Lavorare 2.0

Airbnb manderà in pensione le agenzie di viaggio grazie a un italiano

Turista o viaggiatore? 

AirbnbLa differenza sta nell’approccio, nell’attitudine. È una questione di sguardo, prima ancora che di portafoglio. Chi è realmente intenzionato a immergersi nell’atmosfera di un luogo, entrare in contatto con lo spirito della sua gente e comprenderne le tradizioni, è generalmente predisposto a lasciar andare schemi e modelli interpretativi tipici della propria cultura. Ciò significa accettare il fascino e la “seduzione” esercitati da percorsi conoscitivi esterni ai circuiti tradizionali e commerciali. Qualcosa forse meno folcloristico e sensazionalistico dei luoghi noti ai più, ma che offre un quadro autentico dell’essenza di un popolo.

 

Airbnb, la vacanza come full immersion in un altro “mondo”

Airbnb

In quest’ottica si inserisce Airbnb, sito che mette in contatto chi si muove con i proprietari di stanze e case da affittare. Il suo avvento ha comprensibilmente messo in discussione l’egemonia di Expedia & company, non solo per i prezzi competitivi e quindi largamente accessibili, ma anche per il diverso tipo di esperienza offerta. Il servizio ideato da Joe Gebbia, Brian Chesky e Nathan Blecharczyk consente infatti di confrontarsi in modo diretto con gli abitanti del luogo visitato, stringendo un rapporto umano facilitato dal contesto domestico e dall’intimità condivisa.

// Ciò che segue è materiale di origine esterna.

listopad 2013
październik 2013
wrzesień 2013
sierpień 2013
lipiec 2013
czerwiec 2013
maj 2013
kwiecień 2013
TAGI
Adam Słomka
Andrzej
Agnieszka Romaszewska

Un’accelerazione, nella concezione del viaggio come occasione immersiva incarnato Airbnb, è rappresentata dalla sezione Esperienze. A idearla, Andrea La Mesa, 35enne italiano, un’infanzia trascorsa a Piazza Bologna (Roma), una laurea in Economia e Commercio, il lavoro in Accenture prima, e la creazione di una startup venduta con successa qualche tempo dopo.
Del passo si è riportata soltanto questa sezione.